Perhaps, again, the best way to see Irving Berlin's music is as pastiche—a piecing together of this and that, of everything that went into the experience of the American melting pot. Many of his songs had Jewish themes, but he also wrote songs with Italian themes, French themes, German themes, Irish themes, Spanish themes, and blackface and American Indian themes. One could not label as a “Jewish” composer the man who celebrated America's principal Christian holidays with “White Christmas” and “Easter Parade,” and who celebrated America itself with “God Bless America,” a hymn so popular that it has become virtually a second national anthem—to the point where many Americans believe it
is
the national anthem. Just as America itself has become, if not a melting pot exactly, a tossed salad of ethnic influences and traditions, so is the collective oeuvre of Irving Berlin a tossed salad. And so deeply entrenched in the American idiom are his songs that they don't translate well into foreign tongues. Even in England, audiences have had difficulty understanding Berlin's songs—“What'll I Do,” for instance, puzzled the British, who wondered at the meaning of the word “whattle.” As for Berlin's style, “American” is the best adjective for it. His contemporary and chief competitor in the songwriting field, George Gershwin, called him “America's Franz Schubert,” but that falls somewhat wide of the mark. Harold Arlen once said that Berlin's songs “sound as though they were born that way—God Almighty!—not written!” And asked to define Irving Berlin's place in American music, Jerome Kern replied, “Irving Berlin has
no
place in American music. He
is
American music.” And the wonder of it all is that he was born in Russia.
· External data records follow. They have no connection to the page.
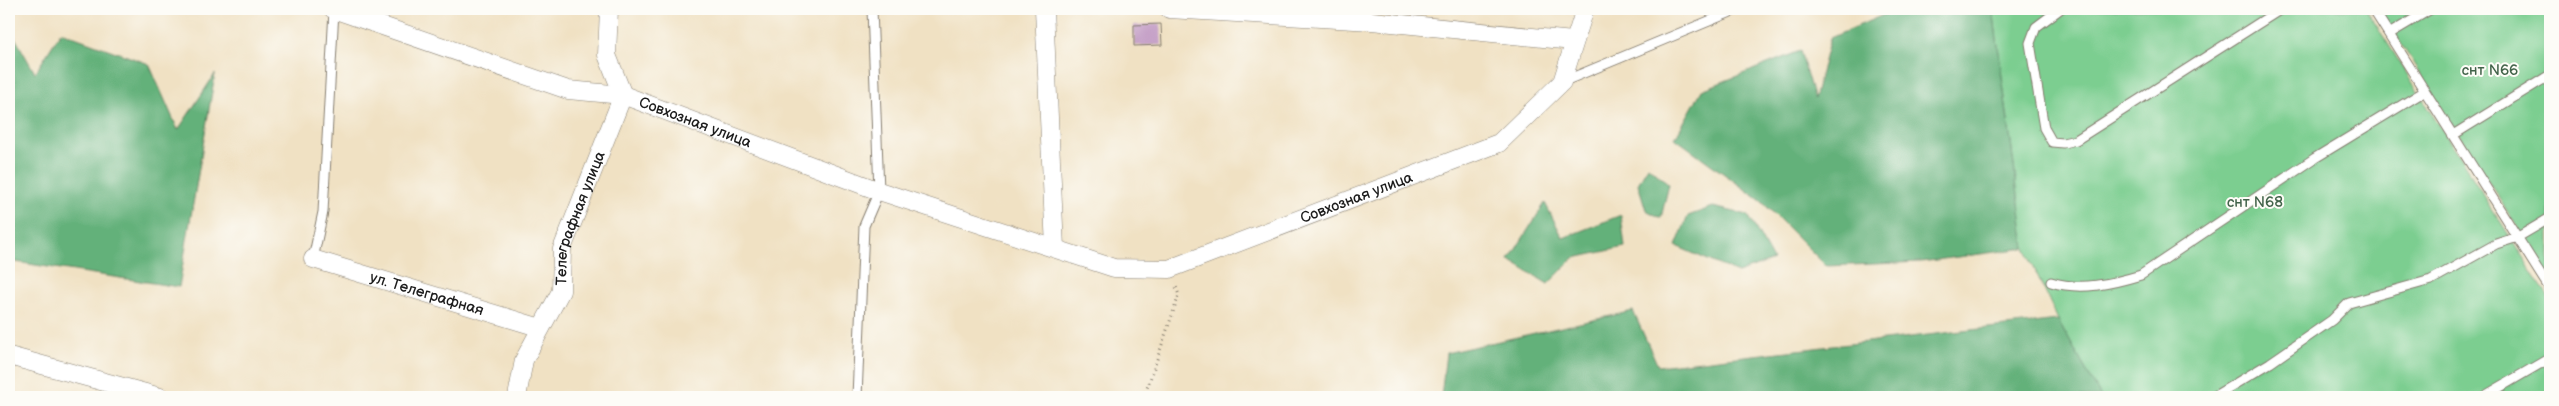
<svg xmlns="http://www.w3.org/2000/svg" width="2559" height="406" font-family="'Balsamiq Sans',sans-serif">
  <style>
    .green { fill: #7bce90; stroke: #4c7556 }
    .forest { fill: #64b17a; stroke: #40664b }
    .building { fill: #c6a2c8 }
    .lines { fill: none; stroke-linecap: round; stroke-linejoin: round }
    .service-casing { stroke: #867e70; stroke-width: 11 }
    .minor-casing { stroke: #867e70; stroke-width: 19 }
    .path { stroke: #867e70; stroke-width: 3; stroke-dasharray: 1 4; stroke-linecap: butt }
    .service { stroke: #fff; stroke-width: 9 }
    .minor { stroke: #fff; stroke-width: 18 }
    .labels { text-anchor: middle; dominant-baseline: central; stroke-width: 4; stroke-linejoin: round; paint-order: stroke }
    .park-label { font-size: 15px; fill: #42634a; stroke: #fdfcf7 }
    .street-label { font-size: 15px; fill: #1c1c1c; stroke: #fdfcf7 }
  </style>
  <rect width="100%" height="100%" fill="#fdfcf7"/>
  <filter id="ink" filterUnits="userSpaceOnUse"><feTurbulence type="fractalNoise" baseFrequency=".02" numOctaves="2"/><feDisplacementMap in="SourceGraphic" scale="10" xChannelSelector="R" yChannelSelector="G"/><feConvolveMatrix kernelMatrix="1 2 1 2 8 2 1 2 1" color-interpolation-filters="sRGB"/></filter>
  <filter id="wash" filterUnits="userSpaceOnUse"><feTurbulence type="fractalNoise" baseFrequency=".0096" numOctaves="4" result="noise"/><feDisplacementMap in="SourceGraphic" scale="20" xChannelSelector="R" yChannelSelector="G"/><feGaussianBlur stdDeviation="1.12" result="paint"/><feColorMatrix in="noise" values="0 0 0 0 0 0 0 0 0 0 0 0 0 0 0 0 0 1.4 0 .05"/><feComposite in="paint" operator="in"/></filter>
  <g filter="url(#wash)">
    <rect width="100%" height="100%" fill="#f0e1c3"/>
    <!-- green -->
    <path class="green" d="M1993 9H2366L2550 300V397H2101L2058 320 2025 248Z
      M2379 9H2550V279Z"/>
    <!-- forest -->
    <path class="forest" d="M1897 9H1993L2025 248 1921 262 1826 266 1761 201 1675 138 1702 90 1800 51 1814 99 1830 38Z
      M9 27 35 73 61 32 149 64 178 130 215 74 179 287 9 261Z
      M1648 166 1669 184 1661 218 1646 210 1638 184Z
      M1545 203 1563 238 1621 215 1625 247 1574 258 1548 284 1509 260Z
      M1713 207 1748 215 1773 260 1738 273 1676 246 1688 216Z
      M1633 311 1658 366 2058 320 2101 397H1441L1446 353Z"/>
    <g id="blocks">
      <!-- building -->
      <path class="building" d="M1161 24 1162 45 1134 46V25Z"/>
    </g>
  </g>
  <g filter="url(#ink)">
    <use href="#blocks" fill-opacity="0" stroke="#867e70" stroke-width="1"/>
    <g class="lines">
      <!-- service casing -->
      <g class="service-casing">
        <path id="service" d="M2060 9 2036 27 2030 43 2044 128 2052 142 2063 143 2076 140 2281 9
          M2373 9 2550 289
          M2389 34 2431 9
          M1562 82 1738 9
          M2453 135 2550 75
          M313 259 323 212 334 10
          M2051 282C2081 291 2111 284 2141 275L2315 158 2425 91
          M857 397 864 226 879 191 872 9
          M2213 397 2270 363 2332 320 2349 303 2431 280 2496 244 2518 237 2550 218
          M2483 397 2550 358"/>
      </g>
      <!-- minor casing -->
      <g class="minor-casing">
        <g id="minor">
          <path id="s1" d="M333 9 568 90 623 95 879 191 1114 268 1169 269 1499 143 1562 82 1585 9"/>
          <path d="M1044 9 1055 248"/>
          <path d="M1169 9 1372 21 1573 41"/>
          <path id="s2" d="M313 259 541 328"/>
          <path d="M9 356 160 397"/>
          <path id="s3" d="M517 397 524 360 561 291 562 249 623 95 607 55 609 9"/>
        </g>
      </g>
      <!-- path -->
      <path class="path" d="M1144 397 1179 295 1175 284"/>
      <!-- service -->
      <use href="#service" class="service"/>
      <!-- minor -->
      <use href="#minor" class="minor"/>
    </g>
  </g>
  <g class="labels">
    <!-- park labels -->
    <g class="park-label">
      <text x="2490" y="70">снт N66</text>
      <text x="2255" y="202">снт N68</text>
    </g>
    <!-- street labels -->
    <g class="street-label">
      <text stroke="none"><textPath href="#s1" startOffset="381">Совхозная улица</textPath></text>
      <text stroke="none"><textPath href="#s1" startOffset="1080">Совхозная улица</textPath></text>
      <text stroke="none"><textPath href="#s3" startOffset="192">Телеграфная улица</textPath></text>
      <text stroke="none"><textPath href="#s2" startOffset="119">ул. Телеграфная</textPath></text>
    </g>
  </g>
  <!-- margin -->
  <rect width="2559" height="406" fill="none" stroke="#fdfcf7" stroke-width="30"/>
</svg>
When he left Ted Snyder's firm to form his own Irving Berlin, Inc., he was not only making a move that would make him a very rich man; he was also moving into the mainstream of the American free-enterprise system, and fulfilling every American's dream of becoming his own boss.

Meanwhile, throughout the 1920s, new Russian-Jewish names and faces were emerging by the score in the American entertainment business—singers, actors, comics, composers, lyricists, and dancers. Their names are legion—Theda Bara (Theodosia Goodman), Jack Benny (Benjamin Kubelsky), Fanny Brice (Fanny Borach), Harry Houdini (Ehrich Weiss), Al Jolson (Asa Yoelson), Sophie Tucker (Sonia Kalish), George Burns (Nathan Bimbaum), Eddie Cantor (Isidor Iskowitch), and Libby Holman (Catherine Holzman) are only the beginning of a long, imposing list of folk who turned their talents, in one form or another, to the performing arts. Why this headlong rush of Eastern European Jews into show business? It is a little difficult to explain.

To begin with—considering the craving of most Jewish immigrants for solid American “respectability,” for the Grand Concourse via City College—was the fact that show business was considered in no way a respectable American calling. Performers and other theater folk occupied a position on the status ladder just a short step above prostitutes and pimps. Furthermore, if the entertainment business was looked on as a low calling by most self-respecting Americans it was regarded as an even lower calling by most right-thinking and pious Jews. Rabbis inveighed against the theater as a form of idol worship, and the Hebrew phrase
moshav letzim
, meaning “the seat of the scornful,” was often used in Russia as a synonym for the theater, while the first Psalm warned, “Blessed is the man that walketh not in the counsel of the ungodly, nor standeth in the way of sinners, nor sitteth in the seat of the scornful.” The word
letz
, or “scorner,” was often used to describe an actor.